━━━━━ DATASET CONTENT

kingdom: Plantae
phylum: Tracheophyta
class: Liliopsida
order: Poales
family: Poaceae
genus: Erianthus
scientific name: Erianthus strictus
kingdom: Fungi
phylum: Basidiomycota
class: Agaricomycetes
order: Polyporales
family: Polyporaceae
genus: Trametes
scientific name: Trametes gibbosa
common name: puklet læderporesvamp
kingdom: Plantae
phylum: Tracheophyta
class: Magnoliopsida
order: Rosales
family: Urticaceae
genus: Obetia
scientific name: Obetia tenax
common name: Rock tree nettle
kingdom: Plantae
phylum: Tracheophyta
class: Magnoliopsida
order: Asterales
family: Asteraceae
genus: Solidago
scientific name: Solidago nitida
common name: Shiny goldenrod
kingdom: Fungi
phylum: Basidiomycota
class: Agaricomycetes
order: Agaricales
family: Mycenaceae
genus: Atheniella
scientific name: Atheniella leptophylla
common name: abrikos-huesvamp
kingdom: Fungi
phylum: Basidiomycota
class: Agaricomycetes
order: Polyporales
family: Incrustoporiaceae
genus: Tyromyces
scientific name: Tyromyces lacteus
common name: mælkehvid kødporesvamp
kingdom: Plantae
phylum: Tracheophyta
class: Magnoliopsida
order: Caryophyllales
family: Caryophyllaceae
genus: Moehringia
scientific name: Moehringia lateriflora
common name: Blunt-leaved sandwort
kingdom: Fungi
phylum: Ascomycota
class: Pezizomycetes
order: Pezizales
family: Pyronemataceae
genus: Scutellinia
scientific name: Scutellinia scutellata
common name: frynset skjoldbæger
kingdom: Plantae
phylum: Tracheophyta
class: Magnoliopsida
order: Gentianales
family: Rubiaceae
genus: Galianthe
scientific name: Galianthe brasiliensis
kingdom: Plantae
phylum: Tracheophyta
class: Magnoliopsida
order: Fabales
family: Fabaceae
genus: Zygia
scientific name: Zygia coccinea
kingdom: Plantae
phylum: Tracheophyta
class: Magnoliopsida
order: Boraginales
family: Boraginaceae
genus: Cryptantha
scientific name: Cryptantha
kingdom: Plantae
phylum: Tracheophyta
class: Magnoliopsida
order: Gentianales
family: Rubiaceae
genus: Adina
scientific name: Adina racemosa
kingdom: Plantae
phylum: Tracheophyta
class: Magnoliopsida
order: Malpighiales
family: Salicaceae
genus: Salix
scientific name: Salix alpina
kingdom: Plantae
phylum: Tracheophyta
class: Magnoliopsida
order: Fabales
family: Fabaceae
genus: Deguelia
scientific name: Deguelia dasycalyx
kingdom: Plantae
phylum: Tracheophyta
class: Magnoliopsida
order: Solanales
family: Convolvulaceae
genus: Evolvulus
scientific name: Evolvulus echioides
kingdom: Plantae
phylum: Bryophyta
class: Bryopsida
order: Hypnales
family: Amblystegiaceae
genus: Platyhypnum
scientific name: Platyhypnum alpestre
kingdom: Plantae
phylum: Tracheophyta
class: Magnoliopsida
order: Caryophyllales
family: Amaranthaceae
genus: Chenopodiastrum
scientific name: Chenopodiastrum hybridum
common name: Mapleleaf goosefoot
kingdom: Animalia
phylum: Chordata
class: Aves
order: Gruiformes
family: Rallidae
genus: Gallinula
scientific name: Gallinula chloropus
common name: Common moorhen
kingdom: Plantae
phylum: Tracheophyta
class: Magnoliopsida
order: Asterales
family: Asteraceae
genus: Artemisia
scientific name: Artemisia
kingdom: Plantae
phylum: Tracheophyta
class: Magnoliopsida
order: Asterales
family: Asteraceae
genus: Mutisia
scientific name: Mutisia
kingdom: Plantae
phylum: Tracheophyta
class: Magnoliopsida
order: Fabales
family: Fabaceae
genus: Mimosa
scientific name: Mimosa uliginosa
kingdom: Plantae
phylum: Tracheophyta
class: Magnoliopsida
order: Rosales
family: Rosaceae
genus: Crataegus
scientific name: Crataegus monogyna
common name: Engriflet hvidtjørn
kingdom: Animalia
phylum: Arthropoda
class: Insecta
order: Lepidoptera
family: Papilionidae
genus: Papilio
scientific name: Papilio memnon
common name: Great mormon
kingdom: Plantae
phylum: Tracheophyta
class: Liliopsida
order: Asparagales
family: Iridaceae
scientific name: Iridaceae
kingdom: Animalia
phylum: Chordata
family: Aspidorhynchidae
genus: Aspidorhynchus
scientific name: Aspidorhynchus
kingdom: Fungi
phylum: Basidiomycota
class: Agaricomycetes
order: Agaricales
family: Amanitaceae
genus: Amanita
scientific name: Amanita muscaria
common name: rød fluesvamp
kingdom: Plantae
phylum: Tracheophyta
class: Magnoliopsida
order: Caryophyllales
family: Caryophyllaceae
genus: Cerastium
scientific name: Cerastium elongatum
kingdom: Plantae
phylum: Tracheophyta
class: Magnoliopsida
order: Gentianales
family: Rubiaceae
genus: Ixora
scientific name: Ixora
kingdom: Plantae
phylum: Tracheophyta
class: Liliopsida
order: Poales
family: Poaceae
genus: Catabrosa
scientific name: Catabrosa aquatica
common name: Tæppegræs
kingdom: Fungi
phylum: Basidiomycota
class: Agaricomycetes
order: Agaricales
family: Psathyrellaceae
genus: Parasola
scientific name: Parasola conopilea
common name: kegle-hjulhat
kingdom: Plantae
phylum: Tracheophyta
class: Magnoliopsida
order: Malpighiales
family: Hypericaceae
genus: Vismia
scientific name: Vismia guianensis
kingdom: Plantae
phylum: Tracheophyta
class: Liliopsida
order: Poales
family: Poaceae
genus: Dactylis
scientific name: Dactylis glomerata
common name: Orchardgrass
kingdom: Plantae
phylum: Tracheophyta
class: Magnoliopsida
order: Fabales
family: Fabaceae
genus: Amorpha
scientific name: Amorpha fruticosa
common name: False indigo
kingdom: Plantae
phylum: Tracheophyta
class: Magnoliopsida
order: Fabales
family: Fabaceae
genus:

━━━━━━━━━━

▶ [SET TASK]: Please reproduce every line of the entries above with no changes.

▶ [RESPONSE TO THE EXERCISE]:
kingdom: Plantae
phylum: Tracheophyta
class: Liliopsida
order: Poales
family: Poaceae
genus: Erianthus
scientific name: Erianthus strictus
kingdom: Fungi
phylum: Basidiomycota
class: Agaricomycetes
order: Polyporales
family: Polyporaceae
genus: Trametes
scientific name: Trametes gibbosa
common name: puklet læderporesvamp
kingdom: Plantae
phylum: Tracheophyta
class: Magnoliopsida
order: Rosales
family: Urticaceae
genus: Obetia
scientific name: Obetia tenax
common name: Rock tree nettle
kingdom: Plantae
phylum: Tracheophyta
class: Magnoliopsida
order: Asterales
family: Asteraceae
genus: Solidago
scientific name: Solidago nitida
common name: Shiny goldenrod
kingdom: Fungi
phylum: Basidiomycota
class: Agaricomycetes
order: Agaricales
family: Mycenaceae
genus: Atheniella
scientific name: Atheniella leptophylla
common name: abrikos-huesvamp
kingdom: Fungi
phylum: Basidiomycota
class: Agaricomycetes
order: Polyporales
family: Incrustoporiaceae
genus: Tyromyces
scientific name: Tyromyces lacteus
common name: mælkehvid kødporesvamp
kingdom: Plantae
phylum: Tracheophyta
class: Magnoliopsida
order: Caryophyllales
family: Caryophyllaceae
genus: Moehringia
scientific name: Moehringia lateriflora
common name: Blunt-leaved sandwort
kingdom: Fungi
phylum: Ascomycota
class: Pezizomycetes
order: Pezizales
family: Pyronemataceae
genus: Scutellinia
scientific name: Scutellinia scutellata
common name: frynset skjoldbæger
kingdom: Plantae
phylum: Tracheophyta
class: Magnoliopsida
order: Gentianales
family: Rubiaceae
genus: Galianthe
scientific name: Galianthe brasiliensis
kingdom: Plantae
phylum: Tracheophyta
class: Magnoliopsida
order: Fabales
family: Fabaceae
genus: Zygia
scientific name: Zygia coccinea
kingdom: Plantae
phylum: Tracheophyta
class: Magnoliopsida
order: Boraginales
family: Boraginaceae
genus: Cryptantha
scientific name: Cryptantha
kingdom: Plantae
phylum: Tracheophyta
class: Magnoliopsida
order: Gentianales
family: Rubiaceae
genus: Adina
scientific name: Adina racemosa
kingdom: Plantae
phylum: Tracheophyta
class: Magnoliopsida
order: Malpighiales
family: Salicaceae
genus: Salix
scientific name: Salix alpina
kingdom: Plantae
phylum: Tracheophyta
class: Magnoliopsida
order: Fabales
family: Fabaceae
genus: Deguelia
scientific name: Deguelia dasycalyx
kingdom: Plantae
phylum: Tracheophyta
class: Magnoliopsida
order: Solanales
family: Convolvulaceae
genus: Evolvulus
scientific name: Evolvulus echioides
kingdom: Plantae
phylum: Bryophyta
class: Bryopsida
order: Hypnales
family: Amblystegiaceae
genus: Platyhypnum
scientific name: Platyhypnum alpestre
kingdom: Plantae
phylum: Tracheophyta
class: Magnoliopsida
order: Caryophyllales
family: Amaranthaceae
genus: Chenopodiastrum
scientific name: Chenopodiastrum hybridum
common name: Mapleleaf goosefoot
kingdom: Animalia
phylum: Chordata
class: Aves
order: Gruiformes
family: Rallidae
genus: Gallinula
scientific name: Gallinula chloropus
common name: Common moorhen
kingdom: Plantae
phylum: Tracheophyta
class: Magnoliopsida
order: Asterales
family: Asteraceae
genus: Artemisia
scientific name: Artemisia
kingdom: Plantae
phylum: Tracheophyta
class: Magnoliopsida
order: Asterales
family: Asteraceae
genus: Mutisia
scientific name: Mutisia
kingdom: Plantae
phylum: Tracheophyta
class: Magnoliopsida
order: Fabales
family: Fabaceae
genus: Mimosa
scientific name: Mimosa uliginosa
kingdom: Plantae
phylum: Tracheophyta
class: Magnoliopsida
order: Rosales
family: Rosaceae
genus: Crataegus
scientific name: Crataegus monogyna
common name: Engriflet hvidtjørn
kingdom: Animalia
phylum: Arthropoda
class: Insecta
order: Lepidoptera
family: Papilionidae
genus: Papilio
scientific name: Papilio memnon
common name: Great mormon
kingdom: Plantae
phylum: Tracheophyta
class: Liliopsida
order: Asparagales
family: Iridaceae
scientific name: Iridaceae
kingdom: Animalia
phylum: Chordata
family: Aspidorhynchidae
genus: Aspidorhynchus
scientific name: Aspidorhynchus
kingdom: Fungi
phylum: Basidiomycota
class: Agaricomycetes
order: Agaricales
family: Amanitaceae
genus: Amanita
scientific name: Amanita muscaria
common name: rød fluesvamp
kingdom: Plantae
phylum: Tracheophyta
class: Magnoliopsida
order: Caryophyllales
family: Caryophyllaceae
genus: Cerastium
scientific name: Cerastium elongatum
kingdom: Plantae
phylum: Tracheophyta
class: Magnoliopsida
order: Gentianales
family: Rubiaceae
genus: Ixora
scientific name: Ixora
kingdom: Plantae
phylum: Tracheophyta
class: Liliopsida
order: Poales
family: Poaceae
genus: Catabrosa
scientific name: Catabrosa aquatica
common name: Tæppegræs
kingdom: Fungi
phylum: Basidiomycota
class: Agaricomycetes
order: Agaricales
family: Psathyrellaceae
genus: Parasola
scientific name: Parasola conopilea
common name: kegle-hjulhat
kingdom: Plantae
phylum: Tracheophyta
class: Magnoliopsida
order: Malpighiales
family: Hypericaceae
genus: Vismia
scientific name: Vismia guianensis
kingdom: Plantae
phylum: Tracheophyta
class: Liliopsida
order: Poales
family: Poaceae
genus: Dactylis
scientific name: Dactylis glomerata
common name: Orchardgrass
kingdom: Plantae
phylum: Tracheophyta
class: Magnoliopsida
order: Fabales
family: Fabaceae
genus: Amorpha
scientific name: Amorpha fruticosa
common name: False indigo
kingdom: Plantae
phylum: Tracheophyta
class: Magnoliopsida
order: Fabales
family: Fabaceae
genus:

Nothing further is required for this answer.